Task for the records below: please retype exactly and only the lines from the first through the one with "quattro gambe quadre in acciaio verniciato", with every picture omitted.
+++
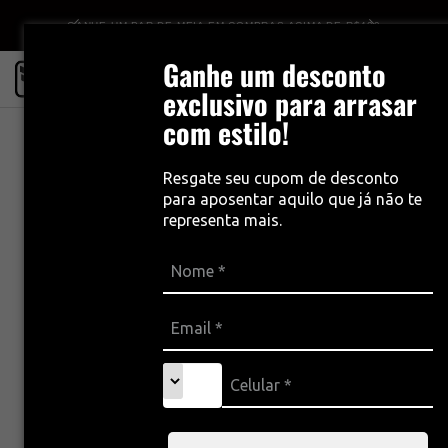
GANHE UM PAR DE MEIA EM COMPRAS ACIMA DE R$499
Ganhe um desconto
0
exclusivo para arrasar
com estilo!
Resgate seu cupom de desconto
para aposentar aquilo que já não te
representa mais.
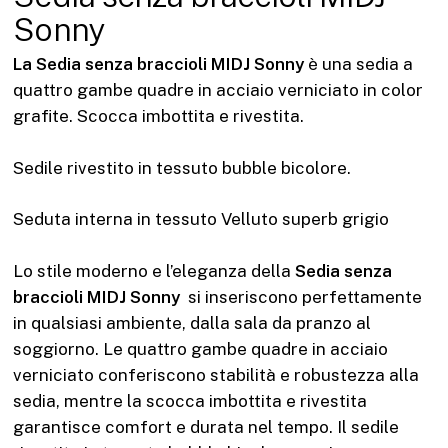
Sonny
La Sedia senza braccioli MIDJ Sonny
è una sedia a
quattro gambe quadre in acciaio verniciato in color
grafite. Scocca imbottita e rivestita.
Sedile rivestito in tessuto bubble bicolore.
Seduta interna in tessuto Velluto superb grigio
Lo stile moderno e l’eleganza della
Sedia senza
braccioli MIDJ Sonny
si inseriscono perfettamente
in qualsiasi ambiente, dalla sala da pranzo al
soggiorno. Le quattro gambe quadre in acciaio
verniciato conferiscono stabilità e robustezza alla
sedia, mentre la scocca imbottita e rivestita
garantisce comfort e durata nel tempo. Il sedile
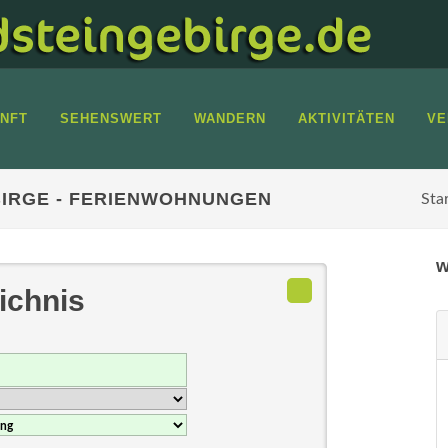
NFT
SEHENSWERT
WANDERN
AKTIVITÄTEN
VE
IRGE - FERIENWOHNUNGEN
Sta
w
ichnis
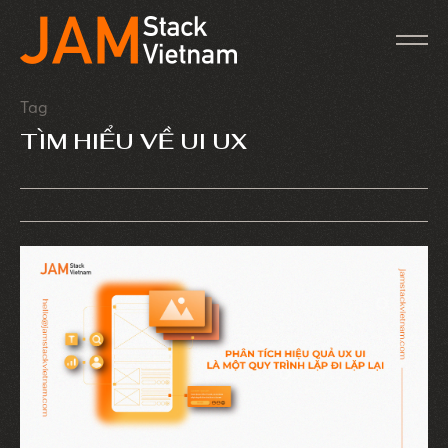
Tag
TÌM HIỂU VỀ UI UX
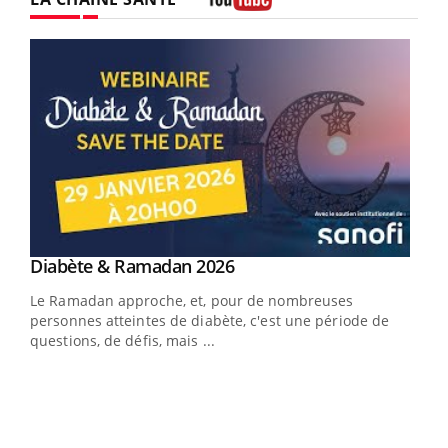
Youtube
Youtube
Diabète & Ramadan 2026
Youtube
Le Ramadan approche, et, pour de nombreuses
vie !
personnes atteintes de diabète, c'est une période de
…
questions, de défis, mais ...
Un 
You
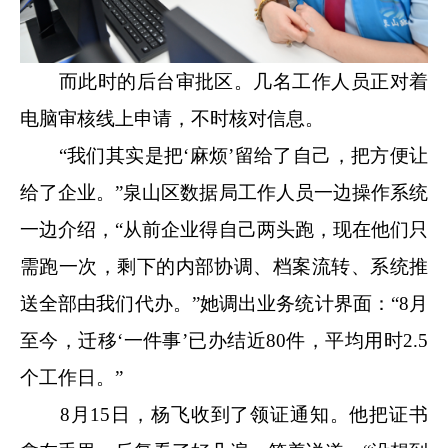
而此时的后台审批区。几名工作人员正对着
电脑审核线上申请，不时核对信息。
“我们其实是把‘麻烦’留给了自己，把方便让
给了企业。”泉山区数据局工作人员一边操作系统
一边介绍，“从前企业得自己两头跑，现在他们只
需跑一次，剩下的内部协调、档案流转、系统推
送全部由我们代办。”她调出业务统计界面：“8月
至今，迁移‘一件事’已办结近80件，平均用时2.5
个工作日。”
8月15日，杨飞收到了领证通知。他把证书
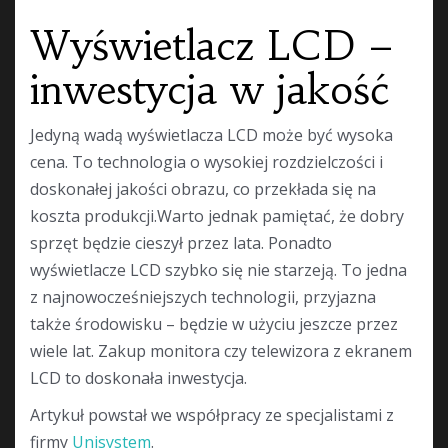
Wyświetlacz LCD –
inwestycja w jakość
Jedyną wadą wyświetlacza LCD może być wysoka
cena. To technologia o wysokiej rozdzielczości i
doskonałej jakości obrazu, co przekłada się na
koszta produkcji.Warto jednak pamiętać, że dobry
sprzęt będzie cieszył przez lata. Ponadto
wyświetlacze LCD szybko się nie starzeją. To jedna
z najnowocześniejszych technologii, przyjazna
także środowisku – będzie w użyciu jeszcze przez
wiele lat. Zakup monitora czy telewizora z ekranem
LCD to doskonała inwestycja.
Artykuł powstał we współpracy ze specjalistami z
firmy
Unisystem
.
+++
*Solution to the exercise*:
GANHE UM PAR DE MEIA EM COMPRAS ACIMA DE R$499
Ganhe um desconto
0
exclusivo para arrasar
com estilo!
Resgate seu cupom de desconto
para aposentar aquilo que já não te
representa mais.
Sonny
La Sedia senza braccioli MIDJ Sonny
è una sedia a
quattro gambe quadre in acciaio verniciato in color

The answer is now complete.